Page text:
MW: Oil rises first day in three on Iran worries, dollar weakness
By Polya Lesova & Moming Zhou, MarketWatch
NEW YORK (MarketWatch) -- Crude-oil futures rose Monday for the first session in three as Iran started five days of large-scale war games, heightening global political tensions amid worries that oil supplies might be disrupted.
Also helping oil higher: The U.S. dollar tumbled after a Federal Reserve official called for an extension of the central bank's asset-purchase plan beyond its planned expiration date. A weaker dollar tends to push up dollar-denominated commodities prices.
Crude for January delivery, the new front-month contract, gained $2.18, or 2.8%, to $79.65 a barrel on the New York Mercantile Exchange.
Crude rose "due to the usual factors of a weaker dollar and a stronger equity market," said Brian Niemiec, an analyst at Susquehanna Financial Group. "New developments in Iran are also helping to push crude oil up."
On Sunday, Iran launched warfare exercises aimed at defending its nuclear sites in case of attack, the BBC reported on its Web site.
An Iranian official said that if his country is attacked by Israel, it will respond by launching a missile strike against Tel Aviv, according to the report.
Western nations have been pressing Iran to give up its nuclear program, but leaders in Tehran have insisted the program is for peaceful purposes.
"They are under pressure, the Iranian government, and they need to show some muscle now, and this is a way of doing it," said Thina Saltvedt, analyst at Nordea Bank. "This tension seems to support oil prices."
A member of the Organization of the Petroleum Exporting Countries, Iran is the No. 4 exporter of crude oil, after Saudi Arabia, Russia and Norway.
Analysts at Commerzbank cautioned, however, that "concerns over supply disruptions are overdone." OPEC members have spare daily production capacity currently amounting to slightly less than 6 million barrels, they said. This exceeds Iran's oil output by more than 50%, they said.
"Despite significant surpluses in physical commodity markets that are mirrored in rising inventories, commodity prices continue to rise," the Commerzbank analysts wrote in a note to clients.

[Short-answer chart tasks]

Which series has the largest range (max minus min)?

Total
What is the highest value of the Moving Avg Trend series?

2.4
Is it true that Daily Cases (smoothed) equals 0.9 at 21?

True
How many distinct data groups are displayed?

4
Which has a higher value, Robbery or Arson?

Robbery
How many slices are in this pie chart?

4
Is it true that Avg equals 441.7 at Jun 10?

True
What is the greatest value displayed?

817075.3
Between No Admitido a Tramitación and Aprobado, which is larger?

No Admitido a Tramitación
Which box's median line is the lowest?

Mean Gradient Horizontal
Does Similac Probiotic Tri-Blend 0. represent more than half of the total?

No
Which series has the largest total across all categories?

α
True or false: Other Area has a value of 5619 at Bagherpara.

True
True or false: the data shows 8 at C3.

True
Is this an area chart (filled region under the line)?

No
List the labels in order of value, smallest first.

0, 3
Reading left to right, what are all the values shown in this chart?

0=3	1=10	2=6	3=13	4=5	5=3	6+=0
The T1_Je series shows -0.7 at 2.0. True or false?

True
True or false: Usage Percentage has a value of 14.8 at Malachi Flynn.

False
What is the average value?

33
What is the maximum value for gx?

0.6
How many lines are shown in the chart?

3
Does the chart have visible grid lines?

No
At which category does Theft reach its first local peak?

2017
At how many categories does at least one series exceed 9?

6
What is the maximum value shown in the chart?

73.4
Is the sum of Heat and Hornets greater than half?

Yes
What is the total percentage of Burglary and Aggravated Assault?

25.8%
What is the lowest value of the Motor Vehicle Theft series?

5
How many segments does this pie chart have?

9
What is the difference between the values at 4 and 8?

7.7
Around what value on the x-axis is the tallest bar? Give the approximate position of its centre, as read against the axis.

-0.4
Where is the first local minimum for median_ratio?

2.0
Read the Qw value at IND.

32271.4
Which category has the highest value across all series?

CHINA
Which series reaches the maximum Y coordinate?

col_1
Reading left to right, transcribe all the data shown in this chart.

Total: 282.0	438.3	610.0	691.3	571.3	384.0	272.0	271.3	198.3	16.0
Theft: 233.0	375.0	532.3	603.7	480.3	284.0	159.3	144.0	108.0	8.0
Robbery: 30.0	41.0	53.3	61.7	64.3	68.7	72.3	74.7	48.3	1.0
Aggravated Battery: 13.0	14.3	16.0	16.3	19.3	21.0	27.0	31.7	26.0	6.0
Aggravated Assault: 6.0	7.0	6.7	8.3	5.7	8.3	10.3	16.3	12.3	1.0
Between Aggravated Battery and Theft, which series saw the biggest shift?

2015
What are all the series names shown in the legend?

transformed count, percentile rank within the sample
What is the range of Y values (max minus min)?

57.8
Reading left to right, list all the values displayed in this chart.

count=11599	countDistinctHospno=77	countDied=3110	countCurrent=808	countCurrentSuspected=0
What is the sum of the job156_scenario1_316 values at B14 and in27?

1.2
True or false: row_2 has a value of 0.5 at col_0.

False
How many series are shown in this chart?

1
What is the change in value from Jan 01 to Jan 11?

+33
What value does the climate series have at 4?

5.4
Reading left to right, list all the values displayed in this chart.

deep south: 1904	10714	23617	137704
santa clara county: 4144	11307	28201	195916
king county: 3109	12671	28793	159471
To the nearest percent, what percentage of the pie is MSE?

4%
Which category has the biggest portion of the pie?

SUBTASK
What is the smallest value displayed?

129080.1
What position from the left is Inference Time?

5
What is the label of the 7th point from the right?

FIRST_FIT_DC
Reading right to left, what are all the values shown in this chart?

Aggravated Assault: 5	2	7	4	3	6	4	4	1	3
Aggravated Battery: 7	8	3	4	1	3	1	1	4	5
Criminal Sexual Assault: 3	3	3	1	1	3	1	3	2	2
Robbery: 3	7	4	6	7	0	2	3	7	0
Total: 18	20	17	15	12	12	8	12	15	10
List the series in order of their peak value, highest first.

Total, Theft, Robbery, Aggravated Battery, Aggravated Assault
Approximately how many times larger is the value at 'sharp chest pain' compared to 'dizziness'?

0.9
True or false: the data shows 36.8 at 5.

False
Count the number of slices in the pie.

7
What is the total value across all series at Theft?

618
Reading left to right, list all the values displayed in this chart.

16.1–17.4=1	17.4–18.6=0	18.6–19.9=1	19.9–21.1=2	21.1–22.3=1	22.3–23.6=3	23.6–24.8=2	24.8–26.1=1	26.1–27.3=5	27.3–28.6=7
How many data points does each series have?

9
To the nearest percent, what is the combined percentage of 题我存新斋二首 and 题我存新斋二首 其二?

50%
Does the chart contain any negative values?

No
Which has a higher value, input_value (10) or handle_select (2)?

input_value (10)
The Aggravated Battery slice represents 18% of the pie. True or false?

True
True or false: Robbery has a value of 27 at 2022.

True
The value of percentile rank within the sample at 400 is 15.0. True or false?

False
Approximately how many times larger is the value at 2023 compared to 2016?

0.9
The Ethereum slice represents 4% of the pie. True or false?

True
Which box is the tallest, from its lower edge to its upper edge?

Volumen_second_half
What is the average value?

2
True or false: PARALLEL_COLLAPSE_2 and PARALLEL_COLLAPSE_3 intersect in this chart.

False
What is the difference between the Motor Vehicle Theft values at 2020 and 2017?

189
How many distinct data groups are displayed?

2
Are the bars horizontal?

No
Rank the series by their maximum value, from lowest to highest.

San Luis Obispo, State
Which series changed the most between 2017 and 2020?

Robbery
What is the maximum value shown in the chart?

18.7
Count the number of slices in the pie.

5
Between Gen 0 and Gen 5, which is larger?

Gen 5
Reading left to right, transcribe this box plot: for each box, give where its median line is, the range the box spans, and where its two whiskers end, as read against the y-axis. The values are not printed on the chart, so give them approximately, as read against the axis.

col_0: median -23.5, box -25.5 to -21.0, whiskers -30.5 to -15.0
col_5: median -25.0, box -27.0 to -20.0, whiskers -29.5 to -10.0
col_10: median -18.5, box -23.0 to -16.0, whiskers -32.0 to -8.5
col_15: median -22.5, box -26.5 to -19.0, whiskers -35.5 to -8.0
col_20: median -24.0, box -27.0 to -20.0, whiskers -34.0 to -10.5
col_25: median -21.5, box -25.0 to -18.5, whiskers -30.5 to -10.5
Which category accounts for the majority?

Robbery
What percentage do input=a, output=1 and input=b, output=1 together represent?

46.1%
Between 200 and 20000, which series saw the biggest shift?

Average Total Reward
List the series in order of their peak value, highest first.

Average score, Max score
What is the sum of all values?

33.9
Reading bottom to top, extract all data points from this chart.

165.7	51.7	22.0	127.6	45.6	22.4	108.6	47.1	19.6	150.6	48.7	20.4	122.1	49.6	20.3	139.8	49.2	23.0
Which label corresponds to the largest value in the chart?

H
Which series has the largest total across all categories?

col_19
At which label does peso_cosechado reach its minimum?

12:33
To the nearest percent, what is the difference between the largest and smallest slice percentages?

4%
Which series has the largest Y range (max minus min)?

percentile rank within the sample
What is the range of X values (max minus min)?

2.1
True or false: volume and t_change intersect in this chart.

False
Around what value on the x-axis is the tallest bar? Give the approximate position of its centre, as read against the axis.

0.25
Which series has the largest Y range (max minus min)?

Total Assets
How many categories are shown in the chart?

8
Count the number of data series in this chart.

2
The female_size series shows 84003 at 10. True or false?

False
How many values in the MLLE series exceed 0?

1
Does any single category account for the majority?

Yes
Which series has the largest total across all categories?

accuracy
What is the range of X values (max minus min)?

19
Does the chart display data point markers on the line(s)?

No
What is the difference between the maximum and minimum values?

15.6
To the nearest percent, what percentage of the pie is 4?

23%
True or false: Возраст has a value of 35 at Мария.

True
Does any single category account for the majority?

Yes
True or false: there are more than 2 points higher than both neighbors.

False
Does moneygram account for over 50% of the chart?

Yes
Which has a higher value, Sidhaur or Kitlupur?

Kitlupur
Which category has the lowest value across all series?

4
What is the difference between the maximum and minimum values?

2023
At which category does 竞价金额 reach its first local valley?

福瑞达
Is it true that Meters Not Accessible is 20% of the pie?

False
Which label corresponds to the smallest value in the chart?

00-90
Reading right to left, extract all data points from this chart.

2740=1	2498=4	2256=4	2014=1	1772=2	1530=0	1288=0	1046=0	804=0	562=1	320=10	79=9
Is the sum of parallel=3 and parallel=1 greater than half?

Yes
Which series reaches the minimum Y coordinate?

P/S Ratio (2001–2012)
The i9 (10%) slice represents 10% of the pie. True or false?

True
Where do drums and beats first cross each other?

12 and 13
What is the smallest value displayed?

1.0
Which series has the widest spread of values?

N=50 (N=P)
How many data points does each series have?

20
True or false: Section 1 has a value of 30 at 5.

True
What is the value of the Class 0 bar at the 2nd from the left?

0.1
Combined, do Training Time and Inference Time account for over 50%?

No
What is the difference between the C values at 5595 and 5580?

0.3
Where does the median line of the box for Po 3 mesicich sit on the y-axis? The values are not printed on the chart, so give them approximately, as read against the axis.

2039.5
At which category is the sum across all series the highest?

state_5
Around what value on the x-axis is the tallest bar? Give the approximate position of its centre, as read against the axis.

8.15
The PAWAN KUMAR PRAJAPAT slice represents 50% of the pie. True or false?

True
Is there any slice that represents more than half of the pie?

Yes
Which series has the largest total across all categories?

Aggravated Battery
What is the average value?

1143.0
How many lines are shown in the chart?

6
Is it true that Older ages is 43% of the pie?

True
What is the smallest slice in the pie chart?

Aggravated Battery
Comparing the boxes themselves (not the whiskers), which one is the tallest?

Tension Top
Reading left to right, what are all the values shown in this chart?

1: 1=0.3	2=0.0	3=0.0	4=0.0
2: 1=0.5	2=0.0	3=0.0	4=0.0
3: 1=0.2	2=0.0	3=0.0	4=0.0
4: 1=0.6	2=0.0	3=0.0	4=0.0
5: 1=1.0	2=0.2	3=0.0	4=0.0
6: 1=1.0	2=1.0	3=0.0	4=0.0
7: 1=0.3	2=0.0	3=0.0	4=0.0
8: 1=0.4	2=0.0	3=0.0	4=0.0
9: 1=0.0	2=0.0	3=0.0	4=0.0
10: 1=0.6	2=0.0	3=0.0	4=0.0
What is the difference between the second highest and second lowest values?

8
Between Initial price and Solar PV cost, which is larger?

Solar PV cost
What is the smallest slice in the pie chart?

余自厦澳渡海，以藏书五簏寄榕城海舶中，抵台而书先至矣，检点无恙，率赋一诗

Required tasks:
1/ Write out the part of the oil article that begins at the words "MW: Oil rises" and ends after the words "might be disrupted.".
2/ Answer these questions using the oil article.
(a) Crude for January delivery reached what price per barrel on the New York Mercantile Exchange?
(b) How many days of large-scale war games did Iran start?
(c) According to the Commerzbank analysts, how much spare daily production capacity do OPEC members currently have?

Results:
1/
MW: Oil rises first day in three on Iran worries, dollar weakness
By Polya Lesova & Moming Zhou, MarketWatch
NEW YORK (MarketWatch) -- Crude-oil futures rose Monday for the first session in three as Iran started five days of large-scale war games, heightening global political tensions amid worries that oil supplies might be disrupted.

2/
(a) $79.65 a barrel
(b) Five days
(c) Slightly less than 6 million barrels